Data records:
★ ★ ★ ★

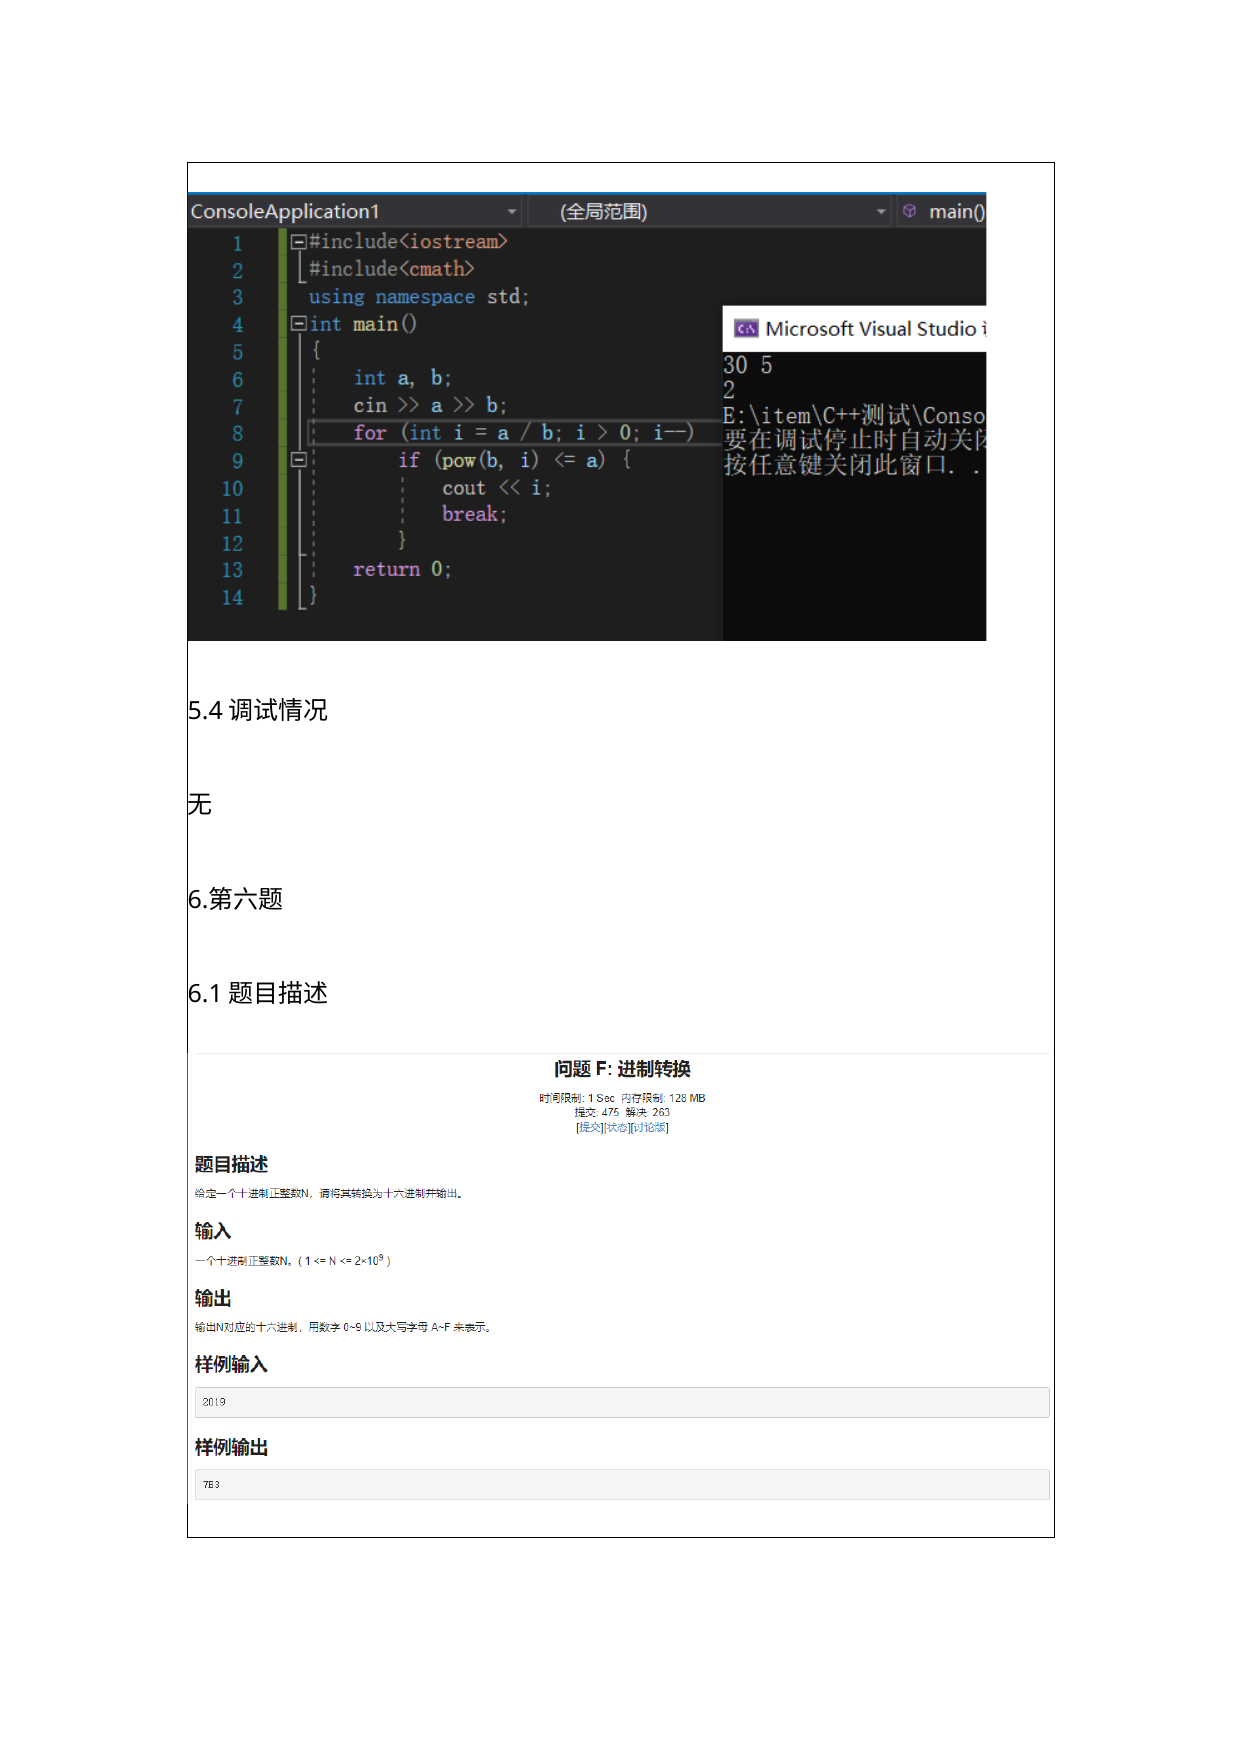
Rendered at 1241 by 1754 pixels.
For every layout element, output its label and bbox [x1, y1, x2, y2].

picture [187, 1053, 1053, 1504]
table_cell [188, 163, 1054, 1537]
picture [187, 192, 987, 641]
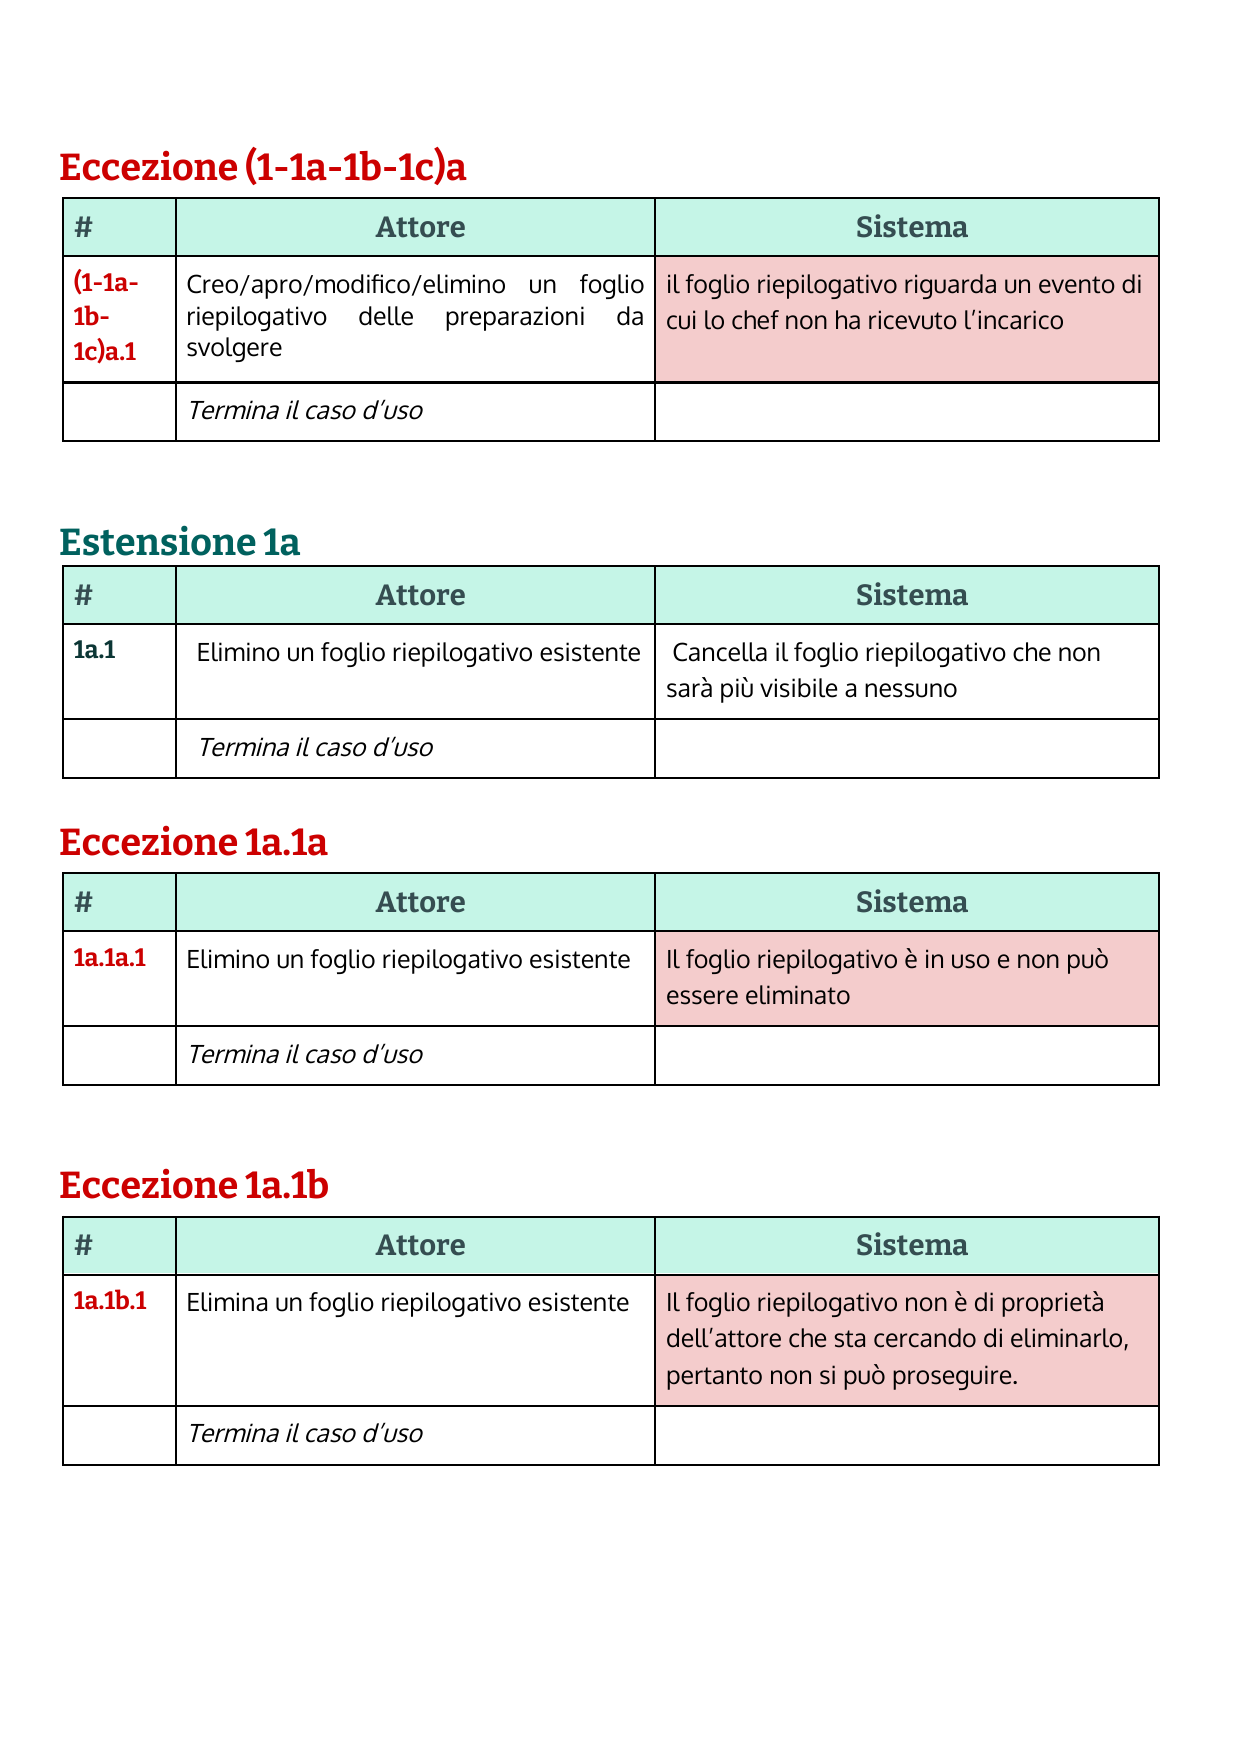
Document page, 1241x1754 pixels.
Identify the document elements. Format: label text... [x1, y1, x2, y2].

table_cell Cancella il foglio riepilogativo che non sarà più visibile a nessuno [656, 625, 1158, 718]
table_cell [64, 720, 175, 777]
subtitle Eccezione 1a.1b [59, 1164, 1181, 1209]
table_header Sistema [656, 1218, 1158, 1273]
table_cell Termina il caso d’uso [177, 720, 654, 777]
table_cell Termina il caso d’uso [177, 1027, 654, 1084]
table_cell Creo/apro/modifico/elimino un foglio riepilogativo delle preparazioni da svolgere [177, 257, 654, 381]
subtitle Estensione 1a [59, 520, 1181, 565]
table_header Sistema [656, 567, 1158, 623]
table_cell (1-1a-1b-1c)a.1 [64, 257, 175, 381]
table_cell 1a.1b.1 [64, 1276, 175, 1405]
subtitle Eccezione 1a.1a [59, 821, 1181, 866]
table_header # [64, 567, 175, 623]
table_header Attore [177, 874, 654, 930]
table_cell Il foglio riepilogativo non è di proprietà dell’attore che sta cercando di eliminarlo, pertanto non si può proseguire. [656, 1276, 1158, 1405]
table_cell Elimino un foglio riepilogativo esistente [177, 625, 654, 718]
table_header # [64, 199, 175, 255]
table_header # [64, 1218, 175, 1273]
table_cell [64, 384, 175, 440]
table_header Attore [177, 567, 654, 623]
subtitle Eccezione (1-1a-1b-1c)a [59, 146, 1181, 191]
table_cell [64, 1027, 175, 1084]
table_cell [64, 1407, 175, 1463]
table_cell Elimina un foglio riepilogativo esistente [177, 1276, 654, 1405]
table_cell Il foglio riepilogativo è in uso e non può essere eliminato [656, 932, 1158, 1025]
table_cell Termina il caso d’uso [177, 1407, 654, 1463]
table_cell Termina il caso d’uso [177, 384, 654, 440]
table_header # [64, 874, 175, 930]
table_header Sistema [656, 199, 1158, 255]
table_header Attore [177, 199, 654, 255]
table_cell [656, 1407, 1158, 1463]
table_cell [656, 1027, 1158, 1084]
table_cell il foglio riepilogativo riguarda un evento di cui lo chef non ha ricevuto l’incarico [656, 257, 1158, 381]
table_cell 1a.1a.1 [64, 932, 175, 1025]
table_cell 1a.1 [64, 625, 175, 718]
table_cell Elimino un foglio riepilogativo esistente [177, 932, 654, 1025]
table_cell [656, 384, 1158, 440]
table_header Sistema [656, 874, 1158, 930]
table_cell [656, 720, 1158, 777]
table_header Attore [177, 1218, 654, 1273]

★ ★ ★ ★

Work required: What you return must match the lines from the top of the data through the line with "Document page, 1241x1754 pixels." exactly, with the pictures removed.

Exercise solution:
Rendered at 1241 by 1754 pixels.
For every layout element, output its label and bbox [x1, y1, x2, y2].

picture [187, 1053, 1053, 1504]
table_cell [188, 163, 1054, 1537]
picture [187, 192, 987, 641]
Document page, 1241x1754 pixels.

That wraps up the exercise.